Grund und Boden sind niemals, die Produktionsmittel zeitweise Waren

Quelle: GA 331, S. 061-062, 1. Ausgabe 1989, 22.05.1919, Stuttgart

Worauf es nun ankommt, das ist, daß die Arbeitskraft aus dem Wirtschaftsprozeß heraus muß. Im Wirtschaftsprozeß darf nur Ware sein. Dadurch aber, daß der Wirtschaftsprozeß so verfälscht wird, kann in ihm auch noch anderes sein. Sehen Sie, die Sozialisten haben durch viele Jahrzehnte hindurch immer wieder den Ruf nach der Vergesellschaftung der Produktionsmittel ergehen lassen. Heute aber ist es erforderlich, daß man weiß, wie diese Vergesellschaftung der Produktionsmittel bewirkt werden muß. Es genügt nicht, daß man in abstrakter Form bloß den Ruf nach Vergesellschaftung ergehen läßt, sondern man muß wissen, wie diese vollzogen werden kann. Heute sind wir so weit, daß wir solche Dinge schon verwirklichen können, wenn wir nur wollen, wenn wir nur wirklich den Mut dazu haben.

Sehen Sie, bevor wir uns ganz genau unterrichten über die eigentümliche Stellung der Produktionsmittel im heutigen Wirtschaftsleben - im wesentlichen sind sie ja das Kapital -, ist es gut, wenn wir zuerst noch auf etwas anderes sehen.

Es können ja heute nicht bloß Waren gekauft werden, das heißt dasjenige, was im arbeitsteiligen sozialen Organismus durch menschliche Arbeitskraft erzeugt wird, sondern man kann heute noch etwas ganz anderes kaufen, was kein Mensch erzeugt, sondern was da ist von Natur aus, das ist der Grund und Boden. Aber dieses Kaufen von Grund und Boden beziehungsweise das Hypotheken-Nehmen auf Grund und Boden ist ja nur ein Verfälschungsprozeß der wirtschaftlichen Ordnung. Das ist ja etwas ganz anderes, als sich die Leute darunter eigentlich vorstellen. Man kann nämlich in Wirklichkeit den Grund und Boden nicht kaufen, denn Grund und Boden sind auch erst ein Wert, wenn darauf gearbeitet wird. Was man kauft, das heißt, was man durch den sogenannten Kauf erwirbt, das ist das ausschließliche Recht, den Grund und Boden zu benützen. Darauf kommt es nur an, auf dieses ausschließliche Recht, den Grund und Boden zu benützen.

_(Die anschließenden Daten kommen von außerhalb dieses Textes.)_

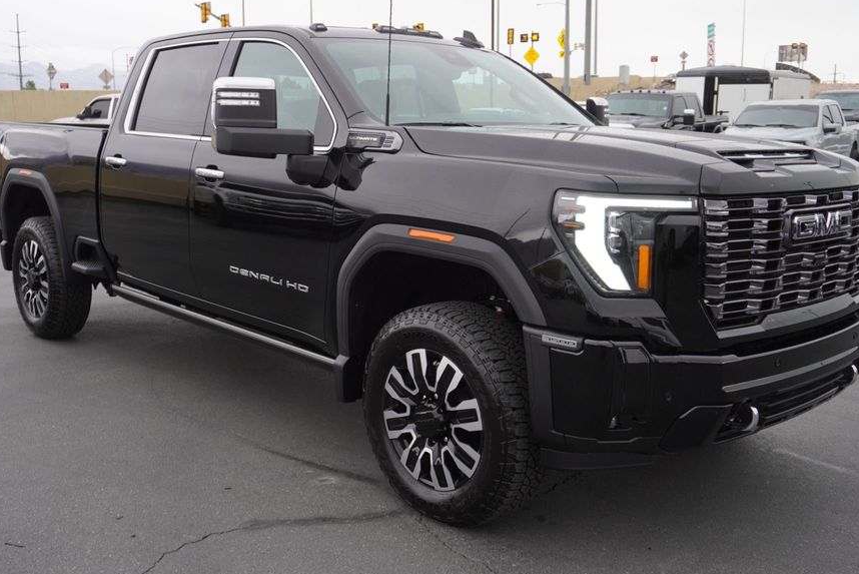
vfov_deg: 35.4
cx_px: 403
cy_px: 282
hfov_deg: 51.1
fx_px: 898
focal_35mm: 38
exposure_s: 1/80
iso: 100
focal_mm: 21
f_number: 4.5
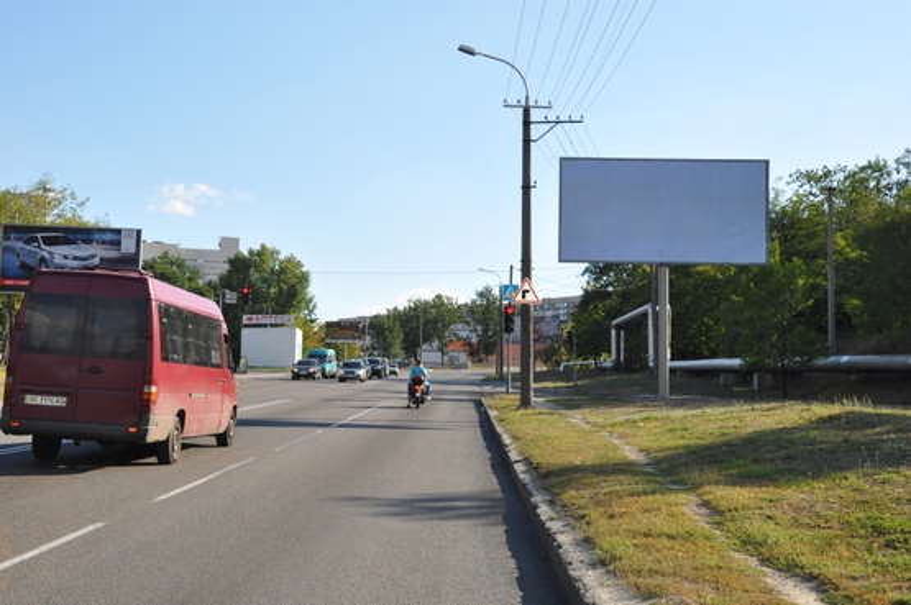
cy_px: 302
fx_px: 1214
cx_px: 456
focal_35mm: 48
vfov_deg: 28.0
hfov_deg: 41.1
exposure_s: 1/200
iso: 200
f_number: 11
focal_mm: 32
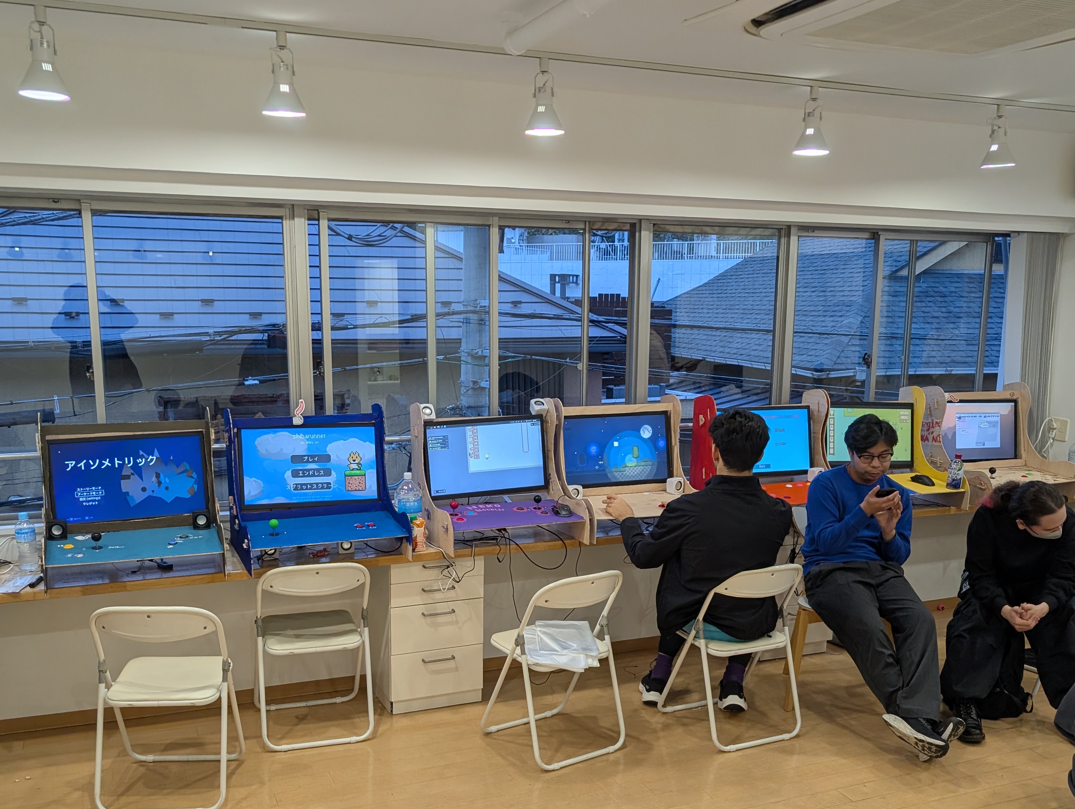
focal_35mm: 33
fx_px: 1026
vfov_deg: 42.7
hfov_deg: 55.3
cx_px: 538
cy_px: 510
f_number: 1.68
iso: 24
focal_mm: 6.9
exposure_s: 1/142
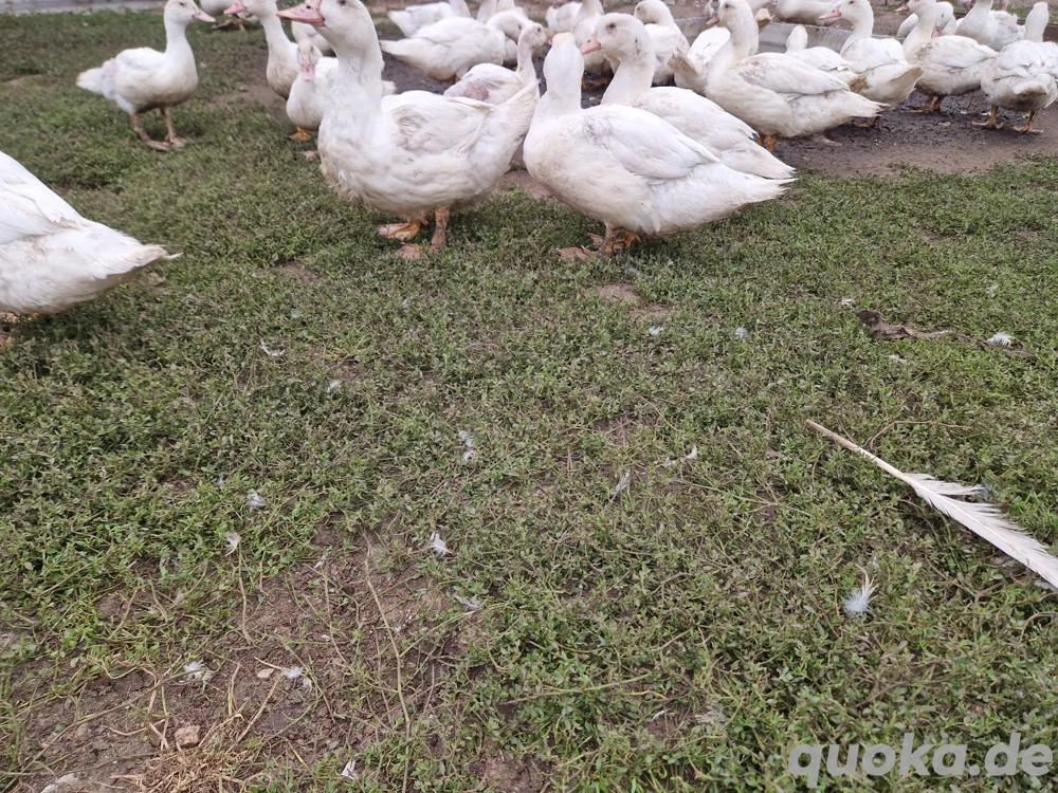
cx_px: 529
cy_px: 396
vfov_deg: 58.9
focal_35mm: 23
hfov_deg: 73.9
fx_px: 703
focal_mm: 5.4
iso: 50
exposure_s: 1/499
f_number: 1.8
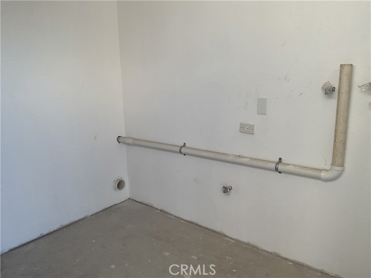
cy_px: 139
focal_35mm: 29
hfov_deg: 61.7
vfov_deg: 48.2
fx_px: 311
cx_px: 186
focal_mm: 3
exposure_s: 1/217
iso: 16
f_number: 1.8
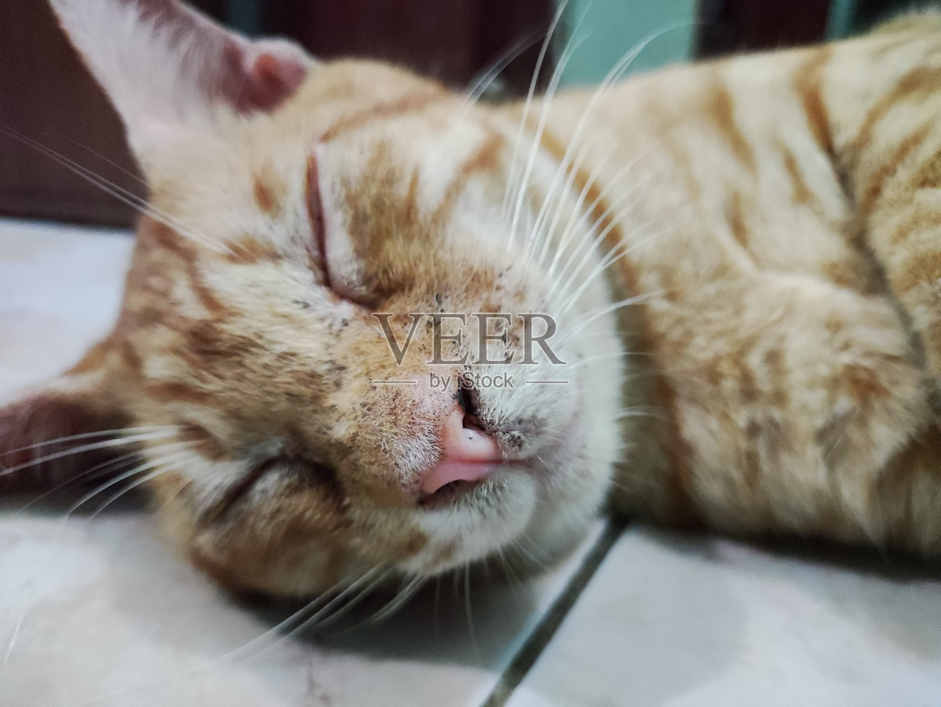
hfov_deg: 69.4
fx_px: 680
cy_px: 354
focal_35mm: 25
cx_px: 470
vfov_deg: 54.9
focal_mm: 4.71
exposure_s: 1/17
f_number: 1.79
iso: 3335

Sie kaufen also nicht eine Ware, indem Sie Grund und Boden kaufen, sondern ein Recht. Und das sind die Krebsschäden der heutigen sozialen Ordnung, daß man innerhalb des Wirtschaftsprozesses nicht bloß Waren kaufen kann, sondern auch Arbeit und Rechte kaufen kann. Indem man Arbeit kaufen kann, erwirbt man die Möglichkeit, diese Arbeit in den Wirtschaftsprozeß hineinzuziehen, das heißt zu vergewaltigen.

Und indem man das Nutzungsrecht an Grund und Boden kaufen kann, erwirbt man Macht.

Man muß sich klar darüber sein, daß man aus dieser Kalamität überhaupt nicht herauskommt, wenn man der Sache nicht radikal zu Leibe rückt. Ganz genau denselben Wert, den im Wirtschaftsprozeß der Grund und Boden hat, oder besser gesagt dieselbe Bedeutung, haben aber fertiggestellte Produktionsmittel, nicht Produktionsmittel, die erst gemacht werden, sondern die fertiggestellten Produktionsmittel, die dann dazu dienen, daß mit ihnen weiter produziert wird. Diese fertiggestellten Produktionsmittel, die kann man in Wirklichkeit eigentlich auch nicht kaufen. Kauft man sie aber, dann erwirbt man in Wahrheit das Recht, sie ausschließlich zu benutzen. Also, man kauft wiederum ein Recht.

Und nun sehen Sie am allerbesten an diesen Produktionsmitteln, daß, wenn sie fertig sind, sie einfach nicht verkäuflich sein dürfen, daß aufhören müssen die Produktionsmittel auf dem Wirtschaftsmarkt einen Wert zu haben. Wenn sie fertiggestellt sind, dann sind sie gerade so wie Grund und Boden. Jetzt stellt sich die Frage, die ja eine wirklich soziale Forderung beinhaltet: Wie schaffen wir es, daß die Produktionsmittel nicht mehr länger einen Wirtschaftswert haben, wenn sie fertig sind? Wir schaffen es nur dadurch - ich habe es vorhin ja schon gesagt -, daß man alles das, was nicht in den Wirtschaftsprozeß hineingehört, in selbständige Glieder des sozialen Organismus übergehen läßt.